For educational purposes, GALE created the acronym DESPOGI: Disadvantaged because of their Expression of Sexual Preference Or Gendered Identity.

This definition is suited for strategies in education because:

  1. NO LABELLING. The mission statement purposely avoids labelling for three reasons. First and foremost, our goal is to combat stereotypes, ultimately make categories irrelevant and to avoid heterosexism by focusing only on “other”(ing) identities. Education to combat discrimination should not only focus on the emancipation of people who label themselves as a minority. It must deconstruct the limiting norms that create discredited identities and imagined minorities (compulsory heterosexuality or the norm of heterosexuality).Secondly, in our work we want to include students who are discriminated because of their non-accepted gender or romantic/sexual behavior but who identify as cisgender or heterosexual and do not consider themselves part of the LGBTI movement, and we also want to warmly include all educators in our community regardless of their sexual preference or gender identity or their expression.Third, a lot of our focus is on elementary and high school students, who may not have sex or a well-defined identity. It would limit our scope to only view their situation through an “LGBTIQ+” lens, even when we try to make the labels as inclusive as possible.

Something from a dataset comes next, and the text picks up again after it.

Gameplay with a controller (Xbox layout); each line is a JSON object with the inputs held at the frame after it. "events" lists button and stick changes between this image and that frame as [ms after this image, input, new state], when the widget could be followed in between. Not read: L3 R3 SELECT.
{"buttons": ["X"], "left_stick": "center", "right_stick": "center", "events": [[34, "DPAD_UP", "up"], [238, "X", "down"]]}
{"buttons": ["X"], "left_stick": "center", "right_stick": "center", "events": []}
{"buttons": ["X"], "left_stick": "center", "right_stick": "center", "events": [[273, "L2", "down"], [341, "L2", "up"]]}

  2. SEXUAL PREFERENCE. We speak of sexual preference rather than of sexual orientation. We are aware that it is nowadays more politically correct or diplomatic to speak of sexual orientation in legal and international contexts. However, we are also aware that the term sexual orientation is historically based on the debate whether same-sex attraction is innate or a choice. This debate is based on the idea that same-sex attraction is wrong. The argument that same-sex attraction is innate is based on the idea that same-sex attracted people cannot change their orientation to conform to the norm of heterosexuality. We are not interested in the question if same-sex attracted people can change their feelings; it is a biased question. Referring to own choice of expression puts human rights for same-sex attracted people squarely in the middle of the human rights framework: Everyone is entitled to all the rights and freedoms set forth in this Declaration of Human Rights, without distinction of any kind, such as race, color, sex, language, religion, political or other opinion, national or social origin, property, birth or other status. When choice of religion or political opinion is defined as free, it should also be free for sexual or gender expression and not just "because we are born that way".
  3. EXPRESSION. We speak of expressing sexual orientation and gendered identity, because our aim is emancipation, which does not just entail the right to "be", but also the right to express identity.

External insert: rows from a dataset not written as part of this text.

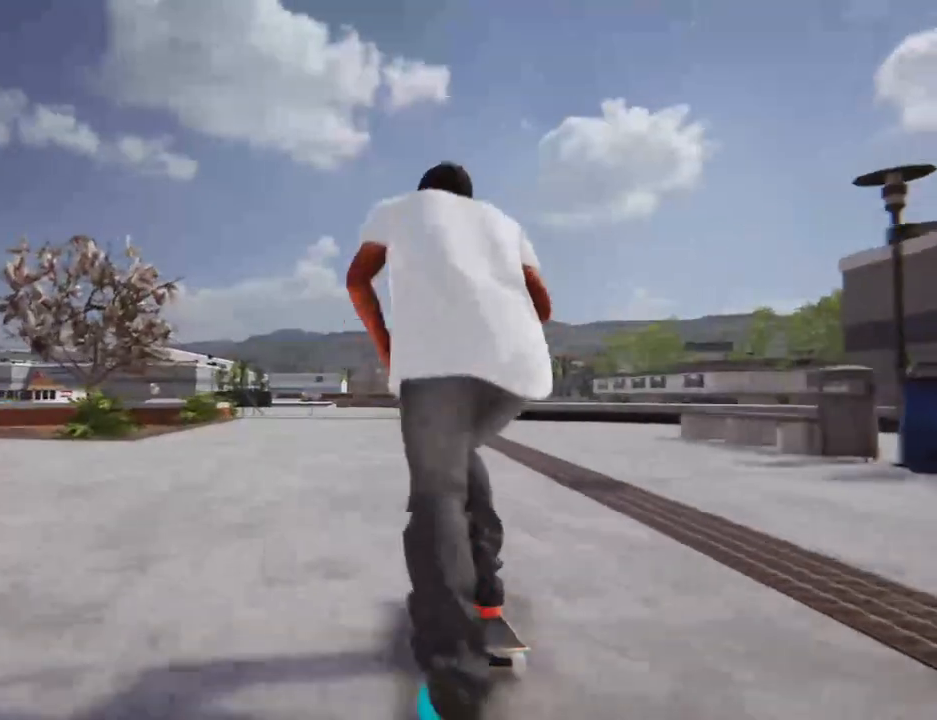
{"buttons": ["X"], "left_stick": "center", "right_stick": "center", "events": []}
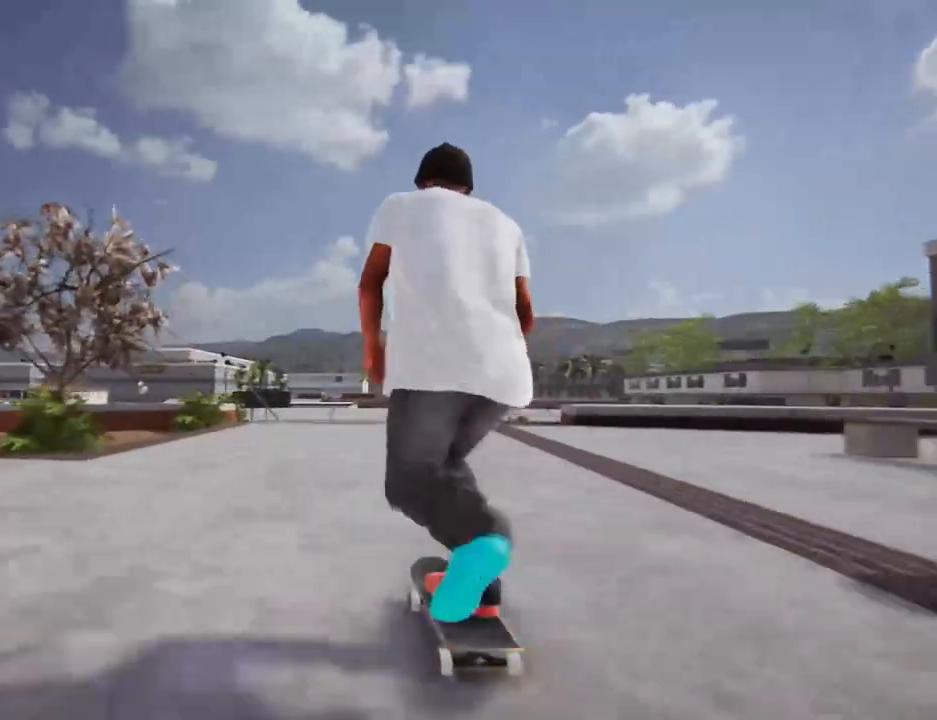
{"buttons": ["X"], "left_stick": "center", "right_stick": "center", "events": []}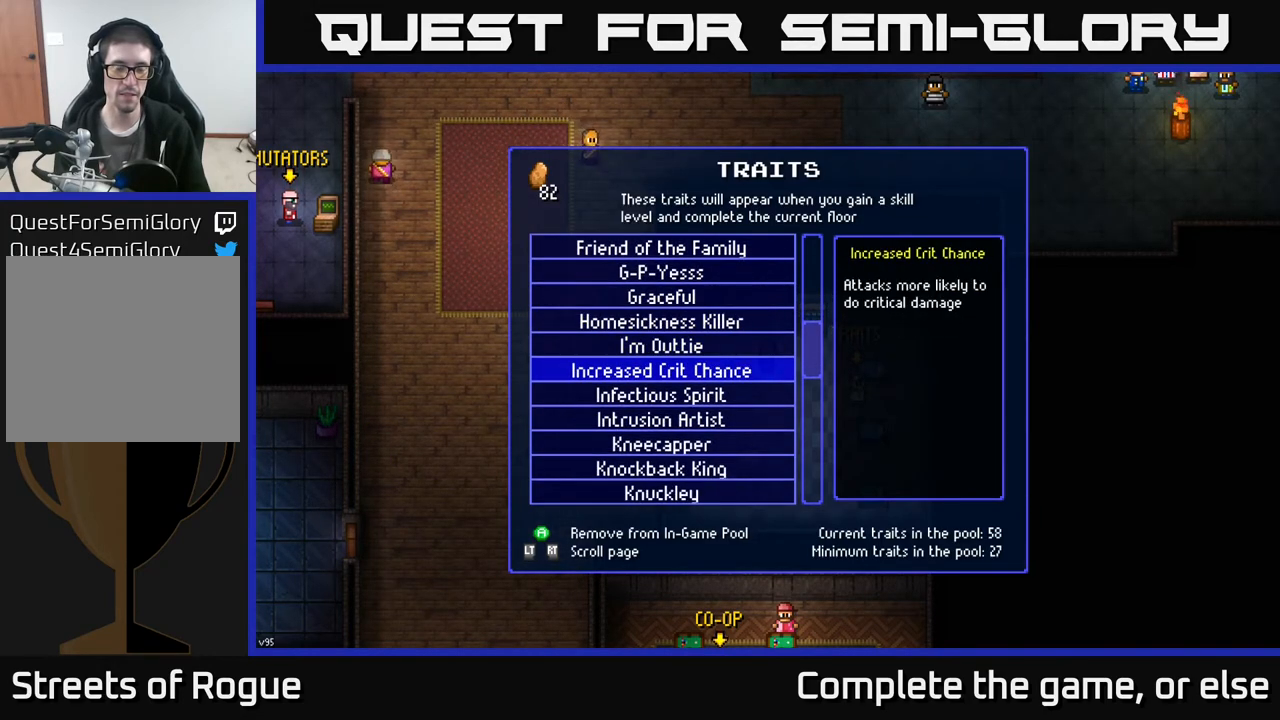
Gameplay with a controller (Xbox layout); each line is a JSON object with the inputs held at the frame after it. "events" lists button and stick changes between this image and that frame as [ms after this image, input, new state], when the widget could be followed in between.
{"buttons": ["DPAD_DOWN"], "left_stick": "center", "right_stick": "center", "events": []}
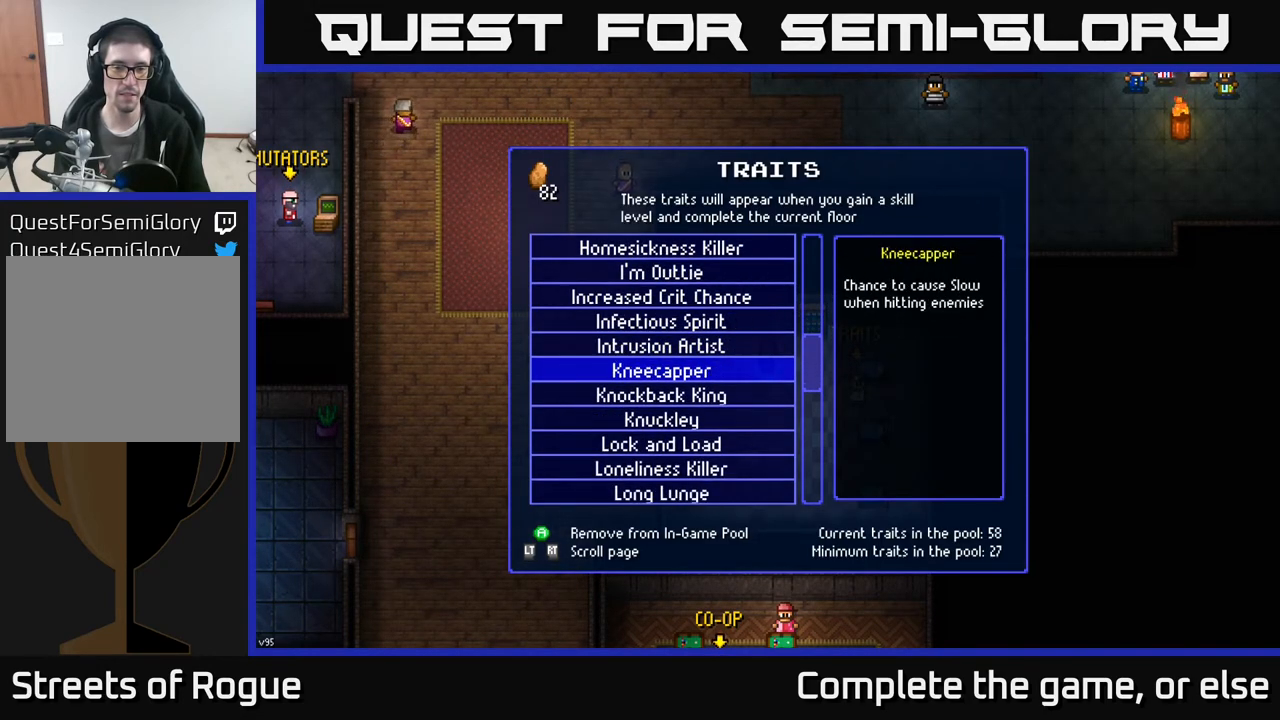
{"buttons": ["DPAD_DOWN"], "left_stick": "center", "right_stick": "center", "events": []}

  4. GENDERED. We speak of gendered identity , because we want to include not only self-identified transsexual and intersex people, but also boys and girls who are excluded because they are perceived to not conform to the norm of heterosexuality, whatever gender they willingly or unwillingly express.

Sometimes we use the acronym LGBTI, because DESPOGI is not yet commonly known. We try to be correct in this and to use it only when we refer to LGBTI identified people.